U.S. stocks end higher on cooling inflation data

STORY: U.S. stocks closed up on Tuesday, as cooling inflation data boosted hopes that the Federal Reserve would not raise interest rates at the end of its two-day policy meeting this week.

The Dow gained four-tenths of a percent, the S&P 500 gained seven-tenths and the Nasdaq gained eight-tenths of a percent – the latter two indexes reaching their highest closing levels in 14 months.

A U.S. Labor Department report showed the Consumer Price Index, or CPI, rose just 0.1% in May, putting the annual inflation rate at 4%, lower than most economists had expected.

Traders have now priced in a 93% chance that the central bank will pause its rate hikes at the conclusion of its two-day policy meeting on Wednesday… with some still believing it will cut rates by the end of the year.

But Nancy Daoud, private wealth advisor for Ameriprise Financial, believes a Fed pivot any time soon is not likely as the central bank tries to achieve its 2% inflation goal.

“So going from 4 to 2% is I think going to be a much tougher road than it was going from 9.1 to 4. [FLASH] Although I believe there will be a pause tomorrow or this week, there very likely will be another rate hike, maybe later in the summer or early fall. [FLASH] I think the Fed is trying very hard to have that soft landing that everybody's wishing for, but it might be a lot tougher to do.
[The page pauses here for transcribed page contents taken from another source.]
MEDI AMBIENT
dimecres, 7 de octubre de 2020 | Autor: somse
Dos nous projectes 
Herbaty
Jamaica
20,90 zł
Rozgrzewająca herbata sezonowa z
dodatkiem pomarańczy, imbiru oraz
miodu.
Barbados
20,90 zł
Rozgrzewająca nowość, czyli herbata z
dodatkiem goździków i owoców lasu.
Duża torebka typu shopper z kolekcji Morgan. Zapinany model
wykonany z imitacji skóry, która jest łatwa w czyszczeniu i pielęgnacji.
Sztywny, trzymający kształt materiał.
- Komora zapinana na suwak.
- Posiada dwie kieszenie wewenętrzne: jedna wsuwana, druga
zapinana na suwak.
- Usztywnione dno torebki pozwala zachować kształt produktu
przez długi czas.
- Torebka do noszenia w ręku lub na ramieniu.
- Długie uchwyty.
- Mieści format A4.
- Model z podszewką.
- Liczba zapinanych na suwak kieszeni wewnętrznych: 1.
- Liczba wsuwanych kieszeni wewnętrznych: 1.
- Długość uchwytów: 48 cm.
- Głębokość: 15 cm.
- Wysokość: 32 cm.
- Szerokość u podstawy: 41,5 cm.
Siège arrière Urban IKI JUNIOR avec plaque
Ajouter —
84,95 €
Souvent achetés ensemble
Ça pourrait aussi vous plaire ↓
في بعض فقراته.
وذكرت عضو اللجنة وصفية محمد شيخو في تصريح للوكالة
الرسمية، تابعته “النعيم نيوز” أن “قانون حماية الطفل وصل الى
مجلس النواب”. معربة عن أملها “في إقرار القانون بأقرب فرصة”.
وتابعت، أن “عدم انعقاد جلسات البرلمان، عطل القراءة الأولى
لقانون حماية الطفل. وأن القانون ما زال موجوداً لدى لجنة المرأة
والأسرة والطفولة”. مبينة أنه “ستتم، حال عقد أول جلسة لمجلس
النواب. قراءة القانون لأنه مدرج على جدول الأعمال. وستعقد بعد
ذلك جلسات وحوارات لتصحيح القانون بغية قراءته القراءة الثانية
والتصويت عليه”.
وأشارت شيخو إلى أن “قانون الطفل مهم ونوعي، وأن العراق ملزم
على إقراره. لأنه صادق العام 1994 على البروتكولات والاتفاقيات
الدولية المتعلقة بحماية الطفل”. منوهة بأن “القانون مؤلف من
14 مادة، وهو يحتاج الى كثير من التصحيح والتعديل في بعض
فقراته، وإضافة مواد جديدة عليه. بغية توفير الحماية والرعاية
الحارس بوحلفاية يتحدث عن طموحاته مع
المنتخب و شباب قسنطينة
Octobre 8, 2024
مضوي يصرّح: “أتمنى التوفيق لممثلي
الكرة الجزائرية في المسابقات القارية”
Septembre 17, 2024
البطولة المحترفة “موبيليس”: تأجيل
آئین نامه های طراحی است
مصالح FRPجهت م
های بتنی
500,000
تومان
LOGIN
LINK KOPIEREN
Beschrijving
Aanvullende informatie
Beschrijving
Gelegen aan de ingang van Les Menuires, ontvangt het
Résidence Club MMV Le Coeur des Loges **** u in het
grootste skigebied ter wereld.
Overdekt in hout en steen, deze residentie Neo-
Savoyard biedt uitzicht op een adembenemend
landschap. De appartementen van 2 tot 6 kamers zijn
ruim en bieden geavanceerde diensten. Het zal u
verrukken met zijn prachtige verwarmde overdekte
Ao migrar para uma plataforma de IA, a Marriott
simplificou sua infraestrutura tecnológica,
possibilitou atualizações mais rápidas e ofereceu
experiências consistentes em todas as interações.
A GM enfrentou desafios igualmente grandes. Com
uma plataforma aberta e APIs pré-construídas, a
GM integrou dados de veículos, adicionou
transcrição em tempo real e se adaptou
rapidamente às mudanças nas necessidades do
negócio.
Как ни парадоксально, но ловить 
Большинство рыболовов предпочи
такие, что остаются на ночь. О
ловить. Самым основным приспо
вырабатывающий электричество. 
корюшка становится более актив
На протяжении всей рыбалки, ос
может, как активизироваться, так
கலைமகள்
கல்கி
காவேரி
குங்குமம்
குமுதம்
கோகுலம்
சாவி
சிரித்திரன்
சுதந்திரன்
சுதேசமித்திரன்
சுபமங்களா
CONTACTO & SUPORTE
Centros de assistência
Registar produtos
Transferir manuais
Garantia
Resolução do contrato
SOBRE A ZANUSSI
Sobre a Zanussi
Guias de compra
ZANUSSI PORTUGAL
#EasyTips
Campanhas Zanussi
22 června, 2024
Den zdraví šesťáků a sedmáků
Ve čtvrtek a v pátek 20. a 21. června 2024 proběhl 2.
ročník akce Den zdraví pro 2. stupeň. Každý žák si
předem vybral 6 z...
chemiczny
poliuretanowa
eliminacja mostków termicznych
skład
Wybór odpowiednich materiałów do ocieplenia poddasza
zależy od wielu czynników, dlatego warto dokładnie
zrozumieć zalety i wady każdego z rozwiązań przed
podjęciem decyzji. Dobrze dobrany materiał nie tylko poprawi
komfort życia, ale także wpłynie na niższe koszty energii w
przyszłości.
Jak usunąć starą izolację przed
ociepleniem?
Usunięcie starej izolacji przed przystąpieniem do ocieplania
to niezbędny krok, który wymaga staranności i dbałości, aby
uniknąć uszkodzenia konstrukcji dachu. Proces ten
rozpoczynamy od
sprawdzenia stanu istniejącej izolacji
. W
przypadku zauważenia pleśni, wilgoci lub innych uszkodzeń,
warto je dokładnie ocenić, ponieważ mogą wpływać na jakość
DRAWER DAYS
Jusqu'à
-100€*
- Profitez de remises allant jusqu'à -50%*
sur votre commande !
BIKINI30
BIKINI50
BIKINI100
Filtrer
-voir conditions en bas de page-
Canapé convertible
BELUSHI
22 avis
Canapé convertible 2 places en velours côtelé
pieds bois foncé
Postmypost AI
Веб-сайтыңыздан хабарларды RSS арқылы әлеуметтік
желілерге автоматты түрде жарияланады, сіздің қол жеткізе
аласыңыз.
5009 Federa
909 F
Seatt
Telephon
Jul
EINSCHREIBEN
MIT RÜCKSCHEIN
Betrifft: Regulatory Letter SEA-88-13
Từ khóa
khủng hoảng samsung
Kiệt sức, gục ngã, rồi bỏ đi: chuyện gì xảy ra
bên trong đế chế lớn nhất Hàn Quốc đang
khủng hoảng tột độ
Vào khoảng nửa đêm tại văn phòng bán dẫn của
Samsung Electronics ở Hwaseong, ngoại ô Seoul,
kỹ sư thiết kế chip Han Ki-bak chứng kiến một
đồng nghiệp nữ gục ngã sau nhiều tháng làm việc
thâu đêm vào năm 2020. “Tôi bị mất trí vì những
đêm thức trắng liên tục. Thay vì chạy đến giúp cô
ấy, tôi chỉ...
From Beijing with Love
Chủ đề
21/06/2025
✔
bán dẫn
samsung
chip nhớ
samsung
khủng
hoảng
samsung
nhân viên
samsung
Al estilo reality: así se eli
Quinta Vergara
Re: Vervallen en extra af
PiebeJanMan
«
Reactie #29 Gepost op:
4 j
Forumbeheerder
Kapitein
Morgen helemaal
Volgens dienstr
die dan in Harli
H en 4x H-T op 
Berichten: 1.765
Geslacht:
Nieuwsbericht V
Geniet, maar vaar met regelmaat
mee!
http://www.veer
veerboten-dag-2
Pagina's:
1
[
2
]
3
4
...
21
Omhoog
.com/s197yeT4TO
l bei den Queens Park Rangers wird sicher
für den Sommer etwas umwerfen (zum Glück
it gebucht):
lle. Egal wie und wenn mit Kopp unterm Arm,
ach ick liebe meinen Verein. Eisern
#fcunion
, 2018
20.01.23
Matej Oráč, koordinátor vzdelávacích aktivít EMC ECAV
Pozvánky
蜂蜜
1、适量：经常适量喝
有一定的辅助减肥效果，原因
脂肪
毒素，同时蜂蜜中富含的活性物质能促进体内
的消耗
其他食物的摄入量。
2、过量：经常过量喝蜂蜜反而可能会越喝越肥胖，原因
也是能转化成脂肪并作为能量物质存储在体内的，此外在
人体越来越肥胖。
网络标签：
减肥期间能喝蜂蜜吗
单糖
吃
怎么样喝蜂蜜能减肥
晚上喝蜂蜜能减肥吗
We may be looking at the hard landing and perhaps that recession that we've all been talking about.”

In individual movers, U.S.-listed shares of Chinese companies rose after China's central bank lowered its short-term lending rate for the first time in 10 months. Alibaba Group gained nearly 2% and JD.com jumped 3.5%.

Intel gained 2.5% after a report the company is in talks with SoftBank Group’s chip designer, Arm, to be an anchor investor in its initial public offering.

And the most traded stock in the S&P 500 was Tesla, with $40.8 billion worth of shares exchanged during the session. Shares of the EV-maker rose more than 3.5%.